Seu livro de estréia, “Rua dos Cataventos”, como o próprio nome pode sugerir, é preenchido por tonalidades cotidianas e infantis. Um bom exemplo é o sexto poema.

Rua dos Cataventos VI
Na minha rua há um menininho doente.
Enquanto os outros partem para a escola,
Junto à janela, sonhadoramente,
Ele ouve o sapateiro bater sola.
Ouve também o carpinteiro, em frente,
Que uma canção napolitana engrola.
E pouco a pouco, gradativamente,
O sofrimento que ele tem se evola. . .
Mas nesta rua há um operário triste:
Não canta nada na manhã sonora
E o menino nem sonha que ele existe.
Ele trabalha silenciosamente. . .
E está compondo este soneto agora,
Pra alminha boa do menino doente. . .
(Mário Quintana)
Esse soneto, como tantos outros do livro, é de uma sensibilidade incrível. O operário triste trabalha em homenagem a uma criança enferma. Mais tarde, em entrevista a Edla Van Steen, Quintana afirmaria que essa criança era ele mesmo. Ouso dizer, com a minha ainda parca capacidade de interpretação, que existe um conflito entre o universo infantil e o mundo adulto nesse poema. Temos uma forma toda especial de ver o mundo quando somos crianças e, no processo de envelhecimento, perdemos isso aos poucos.

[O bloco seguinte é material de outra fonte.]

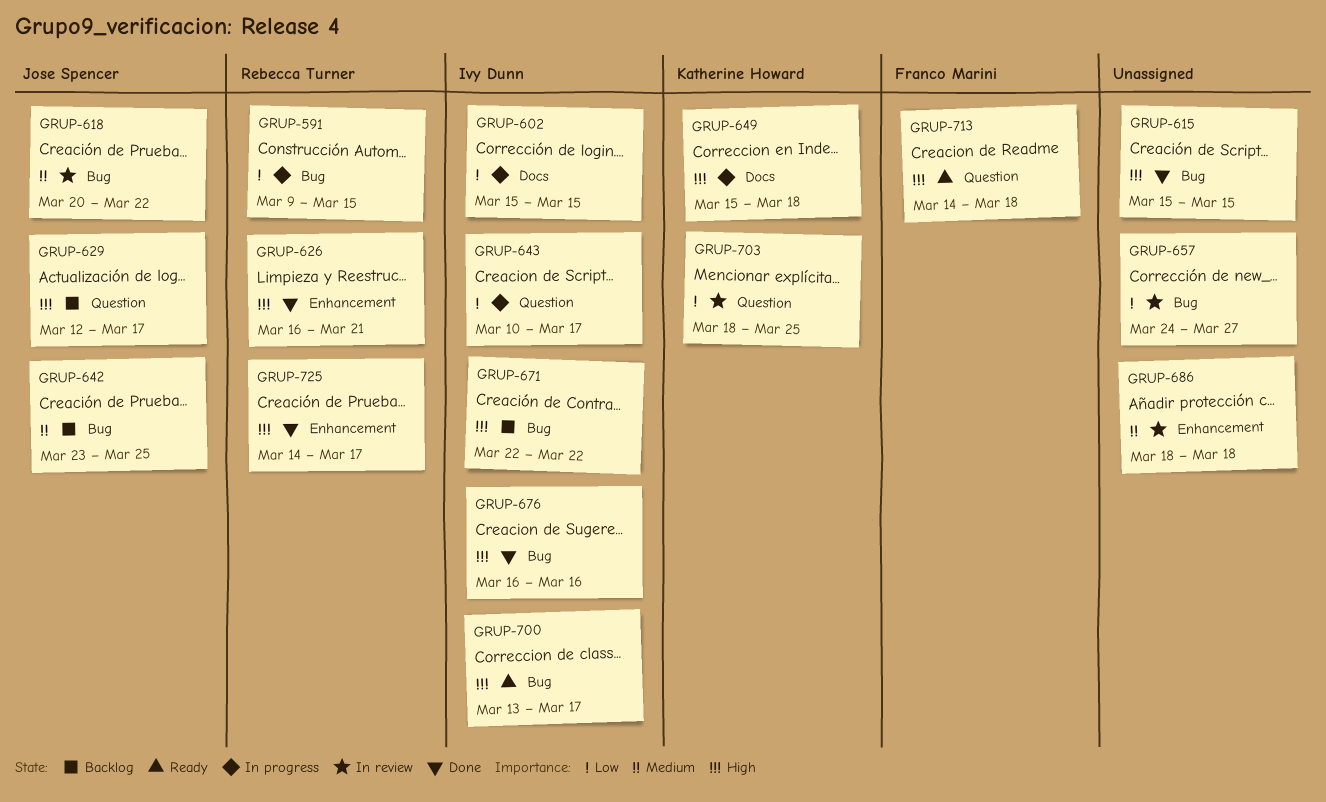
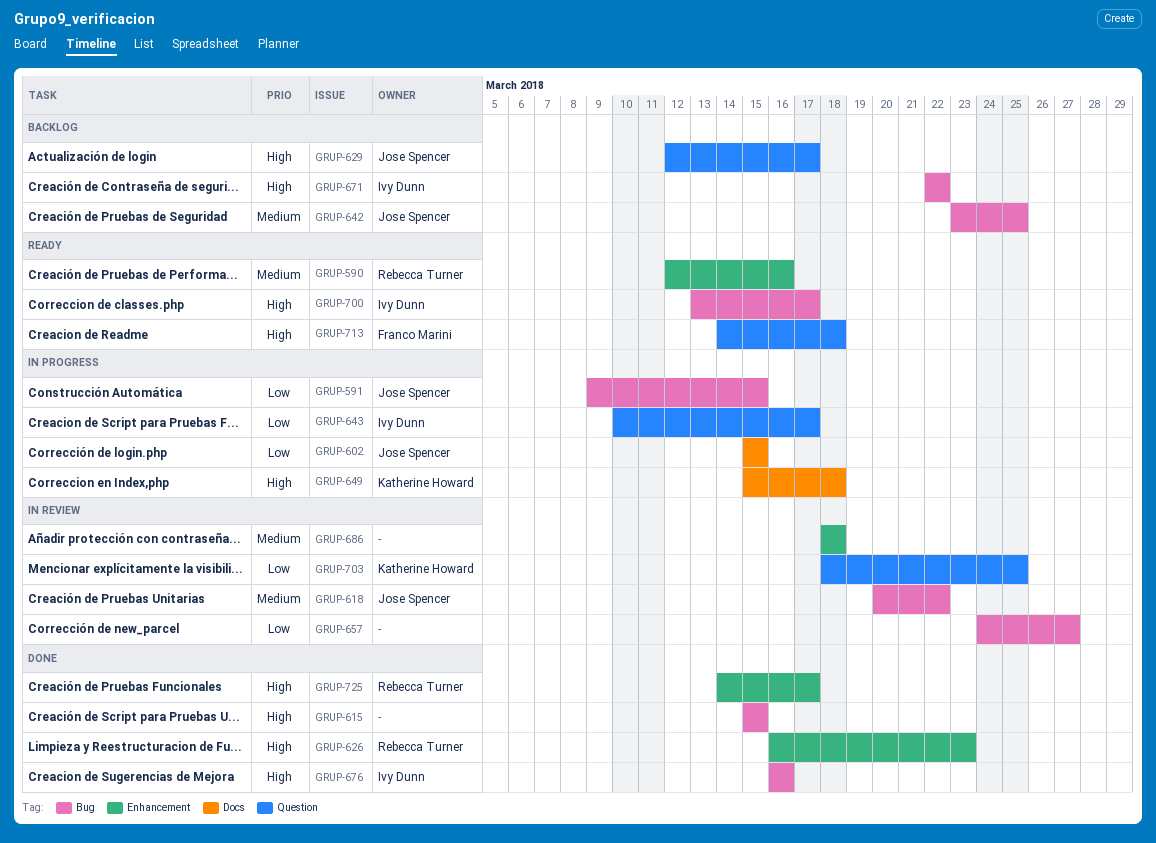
GRUP-590: none -> present
GRUP-591, owner: Rebecca Turner -> Jose Spencer
GRUP-602, owner: Ivy Dunn -> Jose Spencer
GRUP-626, due: Mar 21 -> Mar 23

Note que a percepção lírica dos trabalhadores se dá através do menino enfermo e este, por sua vez, ganha vida com o labor do artífice macambúzio. É importante lembrar que envelhecimento é diferente de amadurecimento — o primeiro tem uma certa carga negativa. Muitos se tornam chatos e pragmáticos quando adultos, preocupando-se apenas com problemas práticos, mas a Poesia está aí para provar que a vida é mais do que isso.